__Information provided__

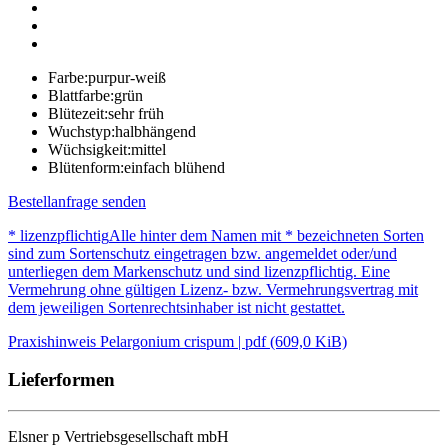
Farbe:
purpur-weiß
Blattfarbe:
grün
Blütezeit:
sehr früh
Wuchstyp:
halbhängend
Wüchsigkeit:
mittel
Blütenform:
einfach blühend
Bestellanfrage senden
* lizenzpflichtig
Alle hinter dem Namen mit * bezeichneten Sorten
sind zum Sortenschutz eingetragen bzw. angemeldet oder/und
unterliegen dem Markenschutz und sind lizenzpflichtig. Eine
Vermehrung ohne gültigen Lizenz- bzw. Vermehrungsvertrag mit
dem jeweiligen Sortenrechtsinhaber ist nicht gestattet.
Praxishinweis Pelargonium crispum | pdf (609,0 KiB)
Lieferformen
Elsner
p
Vertriebsgesellschaft mbH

__Instructions for the task__
Turn the listing above into a numbered list with one line per item, skipping any blank lines and leaving out the pictures.

__Solved problem__
1. Farbe:
2. purpur-weiß
3. Blattfarbe:
4. grün
5. Blütezeit:
6. sehr früh
7. Wuchstyp:
8. halbhängend
9. Wüchsigkeit:
10. mittel
11. Blütenform:
12. einfach blühend
13. Bestellanfrage senden
14. * lizenzpflichtig
15. Alle hinter dem Namen mit * bezeichneten Sorten
16. sind zum Sortenschutz eingetragen bzw. angemeldet oder/und
17. unterliegen dem Markenschutz und sind lizenzpflichtig. Eine
18. Vermehrung ohne gültigen Lizenz- bzw. Vermehrungsvertrag mit
19. dem jeweiligen Sortenrechtsinhaber ist nicht gestattet.
20. Praxishinweis Pelargonium crispum | pdf (609,0 KiB)
21. Lieferformen
22. Elsner
23. p
24. Vertriebsgesellschaft mbH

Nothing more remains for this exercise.